C’est pourquoi, affirme le Pr Levy, les jeunes avocats s’inscrivent à des programmes de MBA pour cadres ou des programmes de travail social – pour mieux comprendre les situations de leurs clients. Cette volonté d’adopter une perspective différente fait partie d’une approche légèrement différente de l’exercice du droit qu’apportent les générations X et Y.

« Ils apprécient véritablement la collégialité et le travail d’équipe, ce qui n’est pas le point fort de certains cabinets, fait remarquer la Pre Duxbury. Ils veulent aussi apporter une contribution et changer les choses, ce qui peut aussi être un peu difficile pour certains cabinets. »

Le défi à relever ne consiste pas à créer un cabinet qui est expressément façonné pour répondre aux besoins d’une génération ou d’une autre. Il s’agit plutôt d’en créer un qui soit flexible et sensible aux besoins d’une variété d’avocats.
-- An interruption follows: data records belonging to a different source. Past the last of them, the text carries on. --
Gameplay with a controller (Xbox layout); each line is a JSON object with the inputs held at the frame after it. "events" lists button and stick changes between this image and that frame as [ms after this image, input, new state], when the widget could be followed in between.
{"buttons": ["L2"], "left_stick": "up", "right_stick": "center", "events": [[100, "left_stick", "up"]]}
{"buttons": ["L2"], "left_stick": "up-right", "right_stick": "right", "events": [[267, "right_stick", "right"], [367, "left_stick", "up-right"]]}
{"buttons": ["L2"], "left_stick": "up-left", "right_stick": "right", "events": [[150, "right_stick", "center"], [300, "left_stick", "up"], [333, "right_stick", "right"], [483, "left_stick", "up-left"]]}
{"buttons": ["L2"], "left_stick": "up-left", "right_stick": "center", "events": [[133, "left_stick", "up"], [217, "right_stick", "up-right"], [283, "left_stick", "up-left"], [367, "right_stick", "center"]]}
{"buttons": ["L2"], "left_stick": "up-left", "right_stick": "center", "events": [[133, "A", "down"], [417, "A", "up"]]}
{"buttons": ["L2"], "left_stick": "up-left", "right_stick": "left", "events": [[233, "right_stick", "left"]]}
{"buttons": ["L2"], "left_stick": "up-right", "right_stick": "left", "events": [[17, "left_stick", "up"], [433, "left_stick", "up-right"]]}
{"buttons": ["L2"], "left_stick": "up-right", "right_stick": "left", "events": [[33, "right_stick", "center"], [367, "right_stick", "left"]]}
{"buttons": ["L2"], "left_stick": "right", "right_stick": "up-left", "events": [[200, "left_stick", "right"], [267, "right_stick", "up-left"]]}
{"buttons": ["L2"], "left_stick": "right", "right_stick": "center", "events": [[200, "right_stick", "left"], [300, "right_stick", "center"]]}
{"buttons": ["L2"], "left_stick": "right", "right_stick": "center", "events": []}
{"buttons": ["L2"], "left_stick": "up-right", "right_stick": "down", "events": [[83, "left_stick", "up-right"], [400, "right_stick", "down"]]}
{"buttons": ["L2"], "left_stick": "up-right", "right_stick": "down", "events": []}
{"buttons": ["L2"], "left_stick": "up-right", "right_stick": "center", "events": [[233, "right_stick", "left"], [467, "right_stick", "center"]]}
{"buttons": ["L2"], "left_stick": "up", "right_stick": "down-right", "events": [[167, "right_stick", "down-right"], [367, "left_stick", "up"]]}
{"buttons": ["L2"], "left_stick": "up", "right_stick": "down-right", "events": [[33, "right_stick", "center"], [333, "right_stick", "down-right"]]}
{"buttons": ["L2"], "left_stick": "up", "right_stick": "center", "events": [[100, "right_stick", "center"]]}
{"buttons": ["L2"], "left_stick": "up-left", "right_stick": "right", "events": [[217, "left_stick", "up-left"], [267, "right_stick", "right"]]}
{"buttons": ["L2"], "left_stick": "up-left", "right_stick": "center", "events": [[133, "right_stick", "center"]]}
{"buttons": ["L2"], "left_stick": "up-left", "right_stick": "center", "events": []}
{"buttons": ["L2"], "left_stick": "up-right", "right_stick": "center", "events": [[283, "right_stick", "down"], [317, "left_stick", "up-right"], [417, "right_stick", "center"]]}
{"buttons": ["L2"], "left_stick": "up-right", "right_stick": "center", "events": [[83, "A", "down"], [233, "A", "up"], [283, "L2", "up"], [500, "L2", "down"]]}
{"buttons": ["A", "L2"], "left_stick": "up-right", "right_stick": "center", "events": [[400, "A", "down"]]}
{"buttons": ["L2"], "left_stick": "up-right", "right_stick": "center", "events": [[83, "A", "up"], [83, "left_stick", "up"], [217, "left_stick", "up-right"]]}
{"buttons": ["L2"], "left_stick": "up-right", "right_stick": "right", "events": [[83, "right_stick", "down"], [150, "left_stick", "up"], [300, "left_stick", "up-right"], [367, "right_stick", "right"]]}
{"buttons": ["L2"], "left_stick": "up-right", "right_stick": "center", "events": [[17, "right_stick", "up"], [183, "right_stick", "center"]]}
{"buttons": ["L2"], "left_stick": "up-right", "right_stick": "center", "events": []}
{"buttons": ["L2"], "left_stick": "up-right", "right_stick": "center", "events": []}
Une attitude progressiste, des politiques claires, des systèmes de facturation plus souples et des options quant à la façon d’exercer le droit sont des éléments qui peuvent être très utiles pour dissiper la confusion et l’incompréhension susceptibles de surgir entre membres du même cabinet séparés par un certain nombre d’années.

En dernier ressort, ce sont les cabinets qui parviennent le mieux à combler le fossé entre les générations qui prospéreront. « Si un cabinet est réputé accueillant pour les différentes générations et pour les femmes autant que les hommes, il n’aura aucun problème à embaucher du personnel et à le conserver, soutient le Pr Levy. Et il pourra choisir parmi les tout meilleurs éléments, s’assurant une meilleure productivité et un plus grand engagement à son endroit. »

De tels cabinets peuvent même obtenir des membres de la génération Y qu’ils leur consacrent de longues heures en fin de semaine. « Lorsqu’un cabinet commence à appliquer des politiques progressistes axées sur des valeurs, les gens diront : “C’est intéressant de travailler ici. Je travaillerai la fin de semaine parce que je sais que je pourrai prendre des jours de congé à un autre moment.” »

Emily White est une rédactrice établie à St. John’s.